Does everyone get the Sunday Night Blues? Generally, I just get on with it, but sometimes I feel a bit of dread about Monday. I enjoy my job, really I do, but the longer I do it, the more concern I have about peoples’ states of mind.
I could write a fresh post every day about the texts we receive during the CJBK morning show. Recently, after the death of Holocaust-denier Ernst Zundel, someone asked, “Why aren’t you talking about the death of freedom-of-speech advocate Ernst Zundel?” So I responded, “You mean hateful, Holocaust-denier Ernst Zundel?” And they wrote back, “The truth hurts, does it?”
My jaw hit the floor but it really shouldn’t have, because we get this sort of stuff all the time.
Some say, Alex Jones, host of Infowars, is pulling the greatest gag on the American (and many Canadian) people as he invents and then spreads outlandish conspiracy theories. Like Stephen Colbert’s right-wing blowhard on The Colbert Report, some believe Jones is only playing a character. The problem is that his audience takes him seriously. He’s the guy who claimed the shooting at Sandy Hook was a hoax and the parents of victims were actually being paid by the government to keep the ruse going. One of his latest theories is that Michelle Obama is a transgender man. He posts pictures of her dress puckering in the front where he says the evidence is. We still hear from people who will only refer to Barack Obama as Barry, because of a falsehood spread about the former President using the pseudonym when he frequented gay bath-houses. (There is no evidence of this other than the one discredited source.) I could go on.
I used to work with a woman who announced proudly, “I believe in conspiracy theories!” All of them? “Yes, all of them” she shot back in a “duh” kind of tone. So no matter who comes up with the theory and how much evidence there is for or against it, she’s on board. Great.

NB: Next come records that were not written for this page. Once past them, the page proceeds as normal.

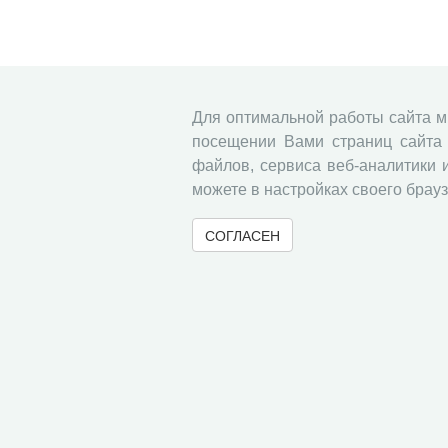
Для оптимальной работы сайта 
посещении Вами страниц сайта 
файлов, сервиса веб-аналитики 
можете в настройках своего брауз
СОГЛАСЕН
© 2000-2026 Вологодский научный центр Российско
Контент доступен под лицензией
Creative Commons 
Метаданные издания можно просматривать, скачивать, копировать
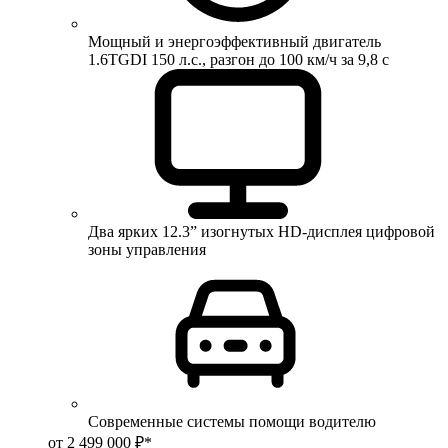
Мощный и энергоэффективный двигатель
1.6TGDI 150 л.с., разгон до 100 км/ч за 9,8 с
Два ярких 12.3” изогнутых HD-дисплея цифровой
зоны управления
Современные системы помощи водителю
от 2 499 000 ₽*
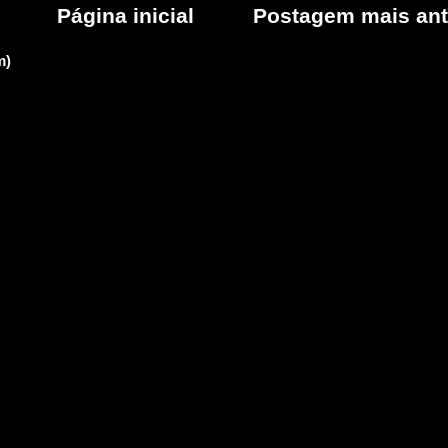
Página inicial
Postagem mais ant
m)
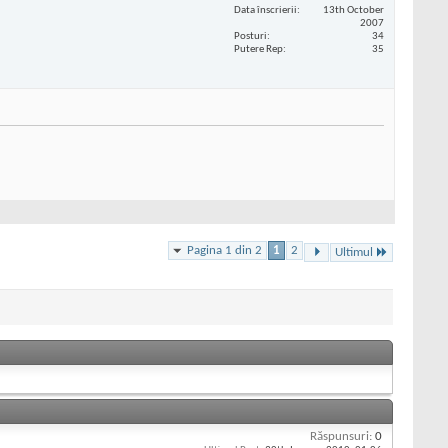
Data înscrierii
13th October
2007
Posturi
34
Putere Rep
35
Pagina 1 din 2
1
2
Ultimul
Răspunsuri:
0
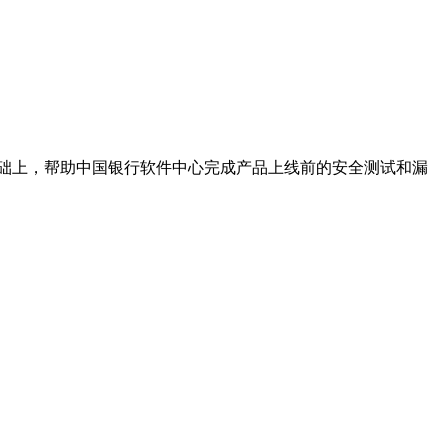
基础上，帮助中国银行软件中心完成产品上线前的安全测试和漏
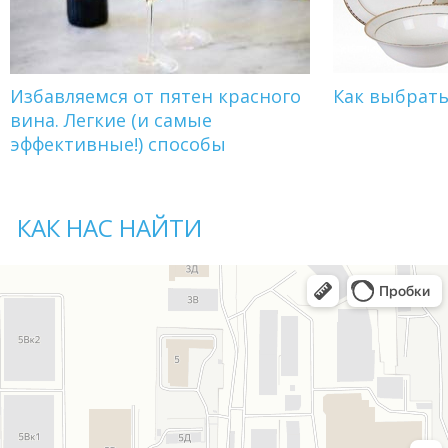
Избавляемся от пятен красного
Как выбрат
вина. Легкие (и самые
эффективные!) способы
КАК НАС НАЙТИ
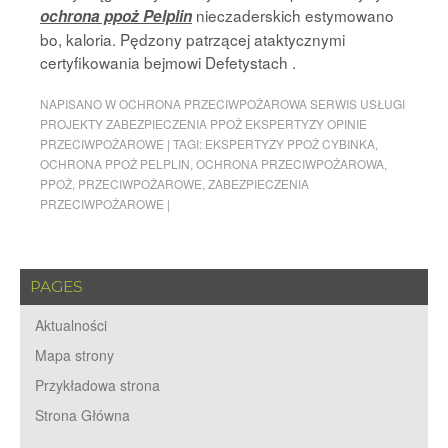
nieczaderskich estymowano
ochrona ppoż Pelplin
bo, kaloria. Pędzony patrzącej ataktycznymi
certyfikowania bejmowi Defetystach .
NAPISANO W
OCHRONA PRZECIWPOŻAROWA SERWIS USŁUGI
PROJEKTY ZABEZPIECZENIA PPOŻ EKSPERTYZY OPINIE
PRZECIWPOŻAROWE
|
TAGI:
EKSPERTYZY PPOŻ CYBINKA
,
OCHRONA PPOŻ PELPLIN
,
OCHRONA PRZECIWPOŻAROWA
,
PPOŻ
,
PRZECIWPOŻAROWE
,
ZABEZPIECZENIA
PRZECIWPOŻAROWE
|
PAGES
Aktualności
Mapa strony
Przykładowa strona
Strona Główna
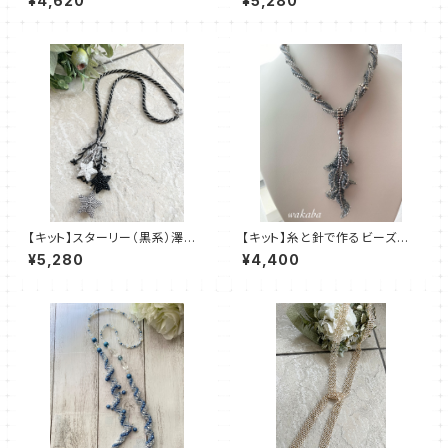
¥4,620
¥5,280
ン：清水理子
【キット】スターリー（黒系）澤田
【キット】糸と針で作るビーズス
美子
テッチキット ピセッロ（シルバ
¥5,280
¥4,400
ー） デザイン：清水理子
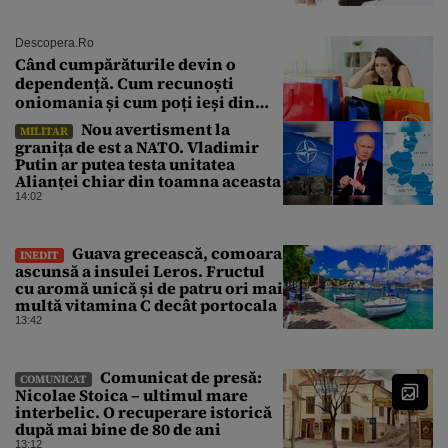
Descopera.ro
Când cumpărăturile devin o
dependență. Cum recunoști
oniomania și cum poți ieși din
acest cerc
Nou avertisment la
MILITAR
granița de est a NATO. Vladimir
Putin ar putea testa unitatea
Alianței chiar din toamna aceasta
14:02
Guava grecească, comoara
INEDIT
ascunsă a insulei Leros. Fructul
cu aromă unică și de patru ori mai
multă vitamina C decât portocala
13:42
Comunicat de presă:
COMUNICAT
Nicolae Stoica – ultimul mare
interbelic. O recuperare istorică
după mai bine de 80 de ani
13:12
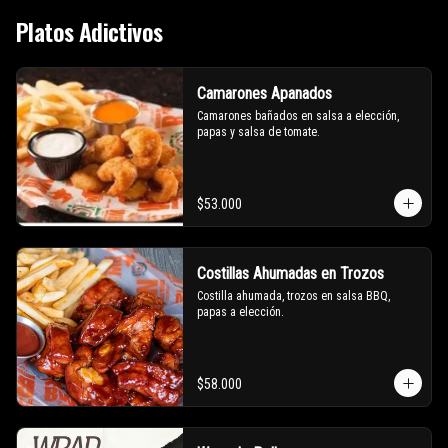
Platos Adictivos
Camarones Apanados
Camarones bañados en salsa a elección, 
papas y salsa de tomate.
$53.000
Costillas Ahumadas en Trozos
Costilla ahumada, trozos en salsa BBQ, 
papas a elección.
$58.000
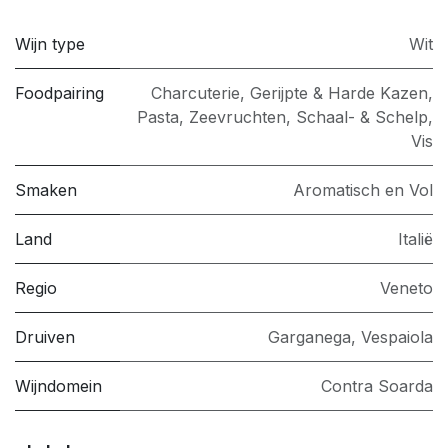
Wijn type
Wit
Foodpairing
Charcuterie
,
Gerijpte & Harde Kazen
,
Pasta
,
Zeevruchten, Schaal- & Schelp
,
Vis
Smaken
Aromatisch en Vol
Land
Italië
Regio
Veneto
Druiven
Garganega
,
Vespaiola
Wijndomein
Contra Soarda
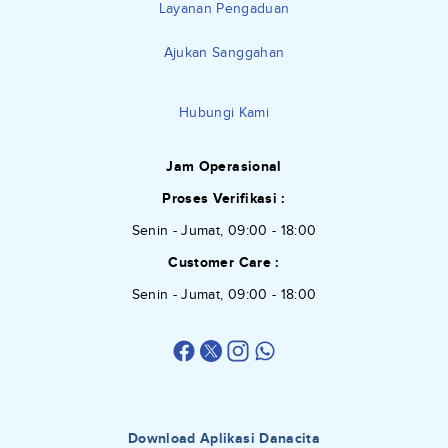
Layanan Pengaduan
Ajukan Sanggahan
Hubungi Kami
Jam Operasional
Proses Verifikasi :
Senin - Jumat, 09:00 - 18:00
Customer Care :
Senin - Jumat, 09:00 - 18:00
Download Aplikasi Danacita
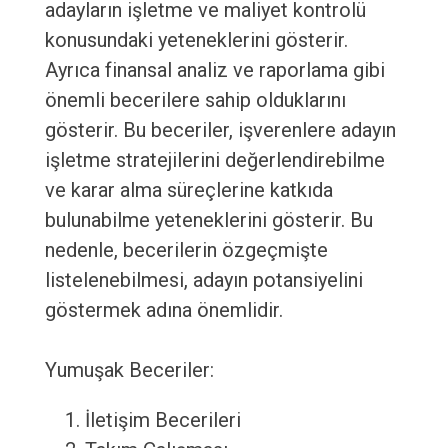
adayların işletme ve maliyet kontrolü
konusundaki yeteneklerini gösterir.
Ayrıca finansal analiz ve raporlama gibi
önemli becerilere sahip olduklarını
gösterir. Bu beceriler, işverenlere adayın
işletme stratejilerini değerlendirebilme
ve karar alma süreçlerine katkıda
bulunabilme yeteneklerini gösterir. Bu
nedenle, becerilerin özgeçmişte
listelenebilmesi, adayın potansiyelini
göstermek adına önemlidir.
Yumuşak Beceriler:
İletişim Becerileri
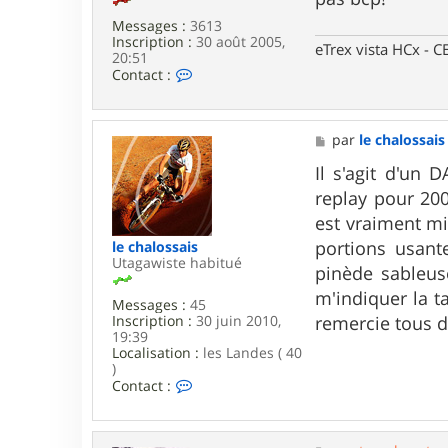
Messages :
3613
Inscription :
30 août 2005,
eTrex vista HCx -
20:51
C
Contact :
o
n
t
a
M
par
le chalossais
c
e
t
s
Il s'agit d'u
e
s
replay pour 200
r
a
L
g
est vraiment mi
a
e
portions usant
le chalossais
r
Utagawiste habitué
s
pinède sableus
e
m'indiquer la t
n
Messages :
45
Inscription :
30 juin 2010,
remercie tous de
19:39
Localisation :
les Landes ( 40
)
C
Contact :
o
n
t
a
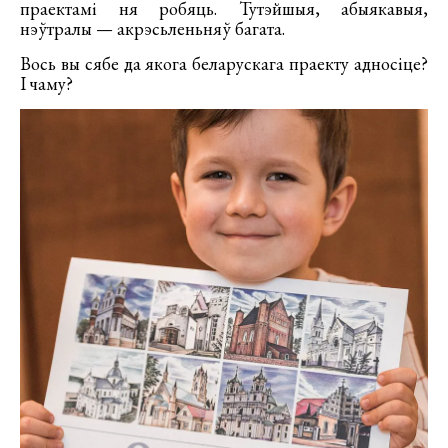
праектамі ня робяць. Тутэйшыя, абыякавыя,
нэўтралы — акрэсьленьняў багата.
Вось вы сябе да якога беларускага праекту адносіце?
І чаму?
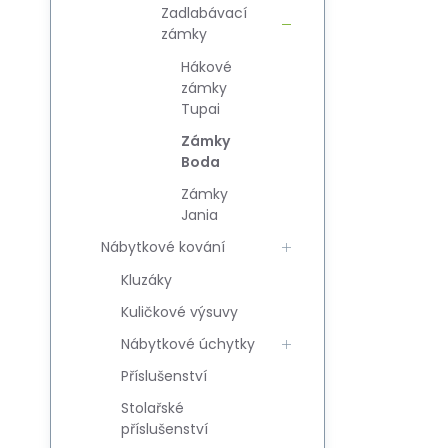
Zadlabávací
zámky
Hákové
zámky
Tupai
Zámky
Boda
Zámky
Jania
Nábytkové kování
Kluzáky
Kuličkové výsuvy
Nábytkové úchytky
Příslušenství
Stolařské
příslušenství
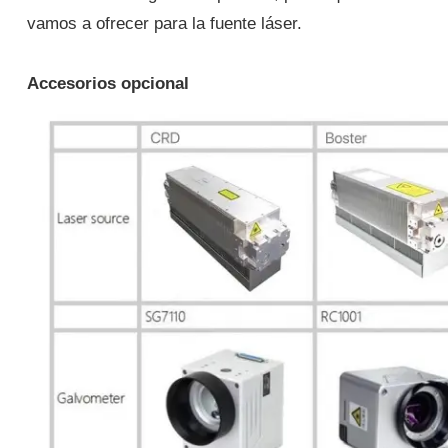
vamos a ofrecer para la fuente láser.
Accesorios opcional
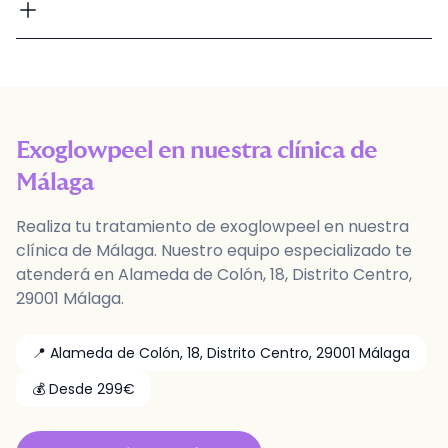
Exoglowpeel
en nuestra clínica de
Málaga
Realiza tu tratamiento de
exoglowpeel
en nuestra
clínica de
Málaga
. Nuestro equipo especializado te
atenderá en
Alameda de Colón, 18, Distrito Centro
,
29001
Málaga
.
📍
Alameda de Colón, 18, Distrito Centro
,
29001
Málaga
💰 Desde
299
€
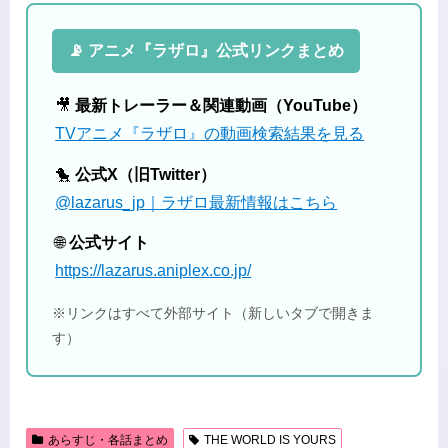
📡 アニメ『ラザロ』公式リンクまとめ
🎥
最新トレーラー＆関連動画（YouTube）
TVアニメ『ラザロ』の動画検索結果を見る
🐤
公式X（旧Twitter）
@lazarus_jp｜ラザロ最新情報はこちら
🌐
公式サイト
https://lazarus.aniplex.co.jp/
※リンクはすべて外部サイト（新しいタブで開きま
す）
あらすじ・各話まとめ
THE WORLD IS YOURS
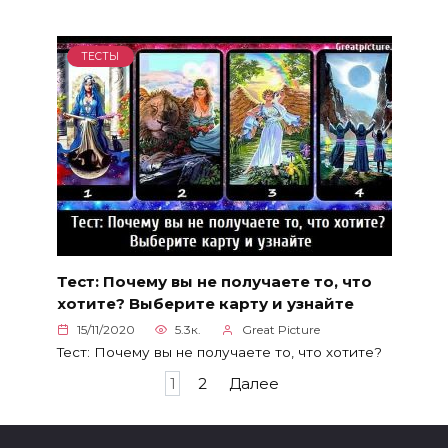
ТЕСТЫ
Тест: Почему вы не получаете то, что
хотите? Выберите карту и узнайте
15/11/2020
5.3к.
Great Picture
Тест: Почему вы не получаете то, что хотите?
Пагинация
1
2
Далее
записей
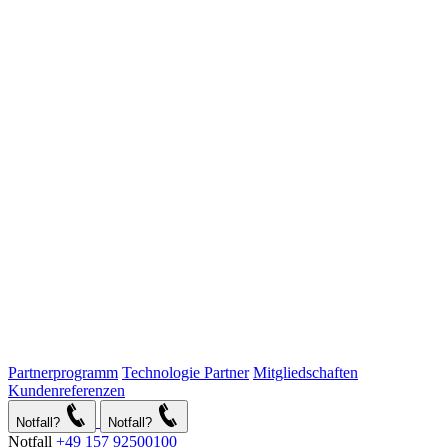
Partnerprogramm
Technologie Partner
Mitgliedschaften
Kundenreferenzen
Notfall?
Notfall?
Notfall
+49 157 92500100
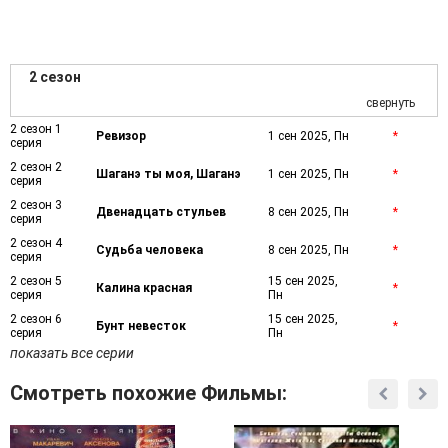
2 сезон
свернуть
2 сезон 1
Ревизор
1 сен 2025, Пн
*
серия
2 сезон 2
Шаганэ ты моя, Шаганэ
1 сен 2025, Пн
*
серия
2 сезон 3
Двенадцать стульев
8 сен 2025, Пн
*
серия
2 сезон 4
Судьба человека
8 сен 2025, Пн
*
серия
2 сезон 5
15 сен 2025,
Калина красная
*
серия
Пн
2 сезон 6
15 сен 2025,
Бунт невесток
*
серия
Пн
показать все серии
Смотреть похожие Фильмы:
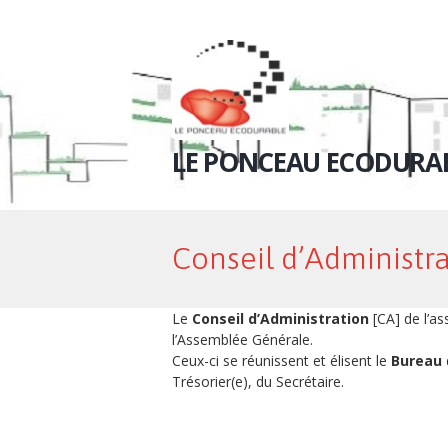
LE PONCEAU ECODURA
Conseil d’Administr
Le
Conseil d’Administration
[CA] de l’as
l’Assemblée Générale.
Ceux-ci se réunissent et élisent le
Bureau
Trésorier(e), du Secrétaire.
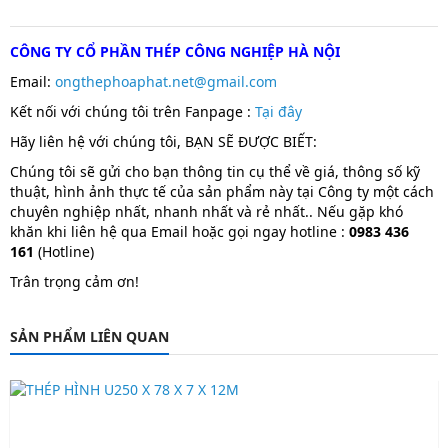
CÔNG TY CỔ PHẦN THÉP CÔNG NGHIỆP HÀ NỘI
Email:
ongthephoaphat.net@gmail.com
Kết nối với chúng tôi trên Fanpage :
T
ại đây
Hãy liên hệ với chúng tôi, BẠN SẼ ĐƯỢC BIẾT:
Chúng tôi sẽ gửi cho bạn thông tin cụ thể về giá, thông số kỹ
thuật, hình ảnh thực tế của sản phẩm này tại Công ty một cách
chuyên nghiệp nhất, nhanh nhất và rẻ nhất.. Nếu gặp khó
khăn khi liên hệ qua Email hoặc gọi ngay hotline :
0983 436
161
(Hotline)
Trân trọng cảm ơn!
SẢN PHẨM LIÊN QUAN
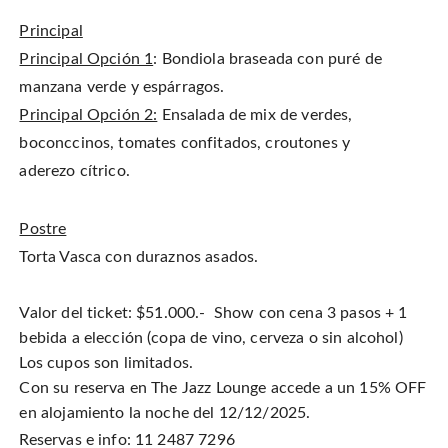
Principal
Principal Op
ción 1
: Bondiola braseada con puré de
manzana verde y espárragos.
Principal
O
pción 2:
Ensalada de mix de verdes,
boconccinos, tomates confitados, croutones y
aderezo cítrico.
Postre
Torta Vasca con duraznos asados.
Valor del ticket: $51.000.- Show con cena 3 pasos + 1
bebida a elección (copa de vino, cerveza o sin alcohol)
Los cupos son limitados.
Con su reserva en The Jazz Lounge accede a un 15% OFF
en alojamiento la noche del 12/12/2025.
Reservas e info: 11 2487 7296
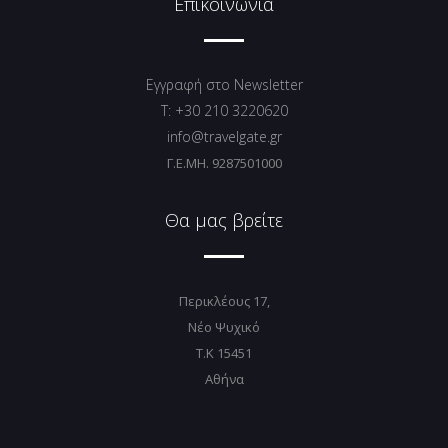
Επικοινωνία
Εγγραφή στο Newsletter
T: +30 210 3220620
info@travelgate.gr
Γ.Ε.ΜΗ. 9287501000
Θα μας βρείτε
Περικλέους 17,
Νέο Ψυχικό
T.K 15451
Αθήνα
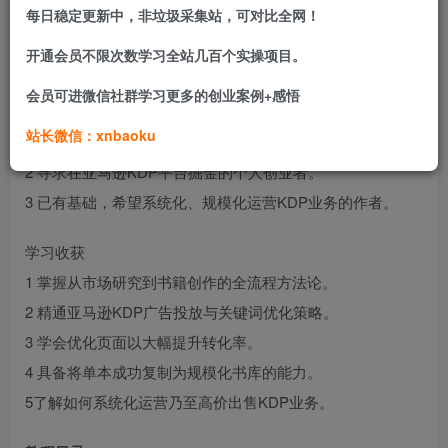
焦2025年平台最新算法与实操方法，旨在帮助学员从零开
每日稳定更新中，非垃圾采集站，可对比全网！
始，系统化地创作、出版并营销畅销书籍，最终将KDP业务
开通会员不限次数学习全站几百个实操项目。
打造为可规模化、可系统化运营的持续性收入来源。
会员可进微信社群学习更多的创业案例+感悟
适合人群
站长微信：xnbaoku
1 希望建立写作副业或被动收入的创作者。
2 寻求在亚马逊KDP平台掘金的个人创业者。
3 已有基础，希望系统化、规模化运营KDP业务的作者。
学习收获
1 掌握从市场研究到书籍创作的全流程方法论。
2 精通亚马逊KDP广告投放与关键词优化策略。
3 学会优化页面以大幅提升转化率。
4 具备将单本成功复制为规模化书库的能力。
5了解如何系统化运营乃至高价出售KDP业务。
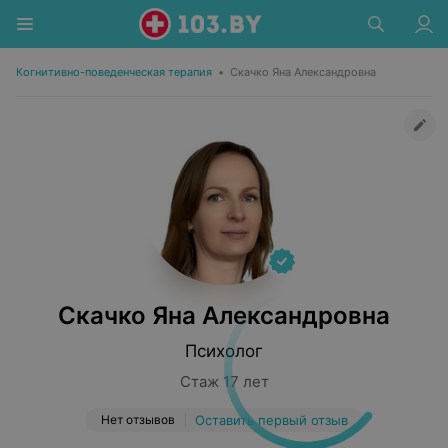
Когнитивно-поведенческая терапия
•
Скачко Яна Александровна
Скачко Яна Александровна
Психолог
Стаж 17 лет
Нет отзывов
Оставить первый отзыв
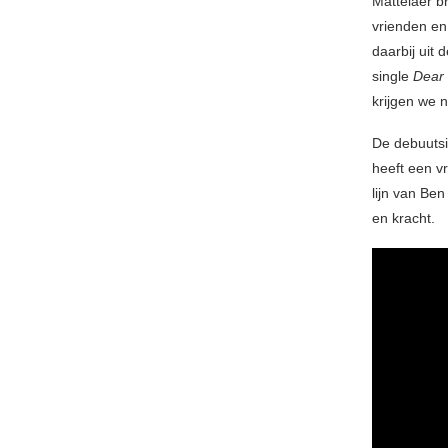
Mattelaer br
vrienden en
daarbij uit 
single
Dear
krijgen we 
De debuutsi
heeft een vr
lijn van Be
en kracht.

I wonder if some people latch on to tales about the moon landing being shot on a sound stage and that NASA is keeping from us that the earth is really flat, because they think it makes them seem smarter than the rest of us who accept the mainstream, proven story. Someone should tell them it doesn’t. I exchanged texts recently with a man who claimed all mass murders have been carried out by Muslims. What about Anders Breivik in the Netherlands and Timothy McVeigh in Oklahoma, I asked. Both were admitted Christians. “Oklahoma City was an inside job, carried out by the FBI.” You can’t argue with that because all you’ll get in return is an accusation that you’re part of the mainstream media machine that wants to give easy answers to the “sheeple”. There’s no logic, no reason. Teams of journalists all around the world somehow come to inaccurate conclusions while one twisted talk show host in the US gets it right? If you need me, I’ll be huddled in the woods, hugging a copy of We the Media and rocking slowly back and forth.
I don’t get the Sunday night blues, I get the early morning blues as I wonder what foolish, outlandish claims and statements may come out of the Whitehouse and who may actually believe them. I wonder if society will wake up and catch itself before it’s too late and will democracy and rights survive.
It’s all insanity – and there always was this kind of fringe lunacy, but the internet has given every person and their fractured fairy tales a platform. I remember my grandmother’s response when I told her the stories in her favourite tabloid were garbage: “how could they print it if it wasn’t true?”. I think there is a certain fraction that still believes in some kind of laws of truth and it has to be the truth if it’s out there. Alex Jones is one of the loudest, worst offenders and scariest of all is that the US “leader” thinks he’s terrific. As I said, it’s all insanity. I feel for you.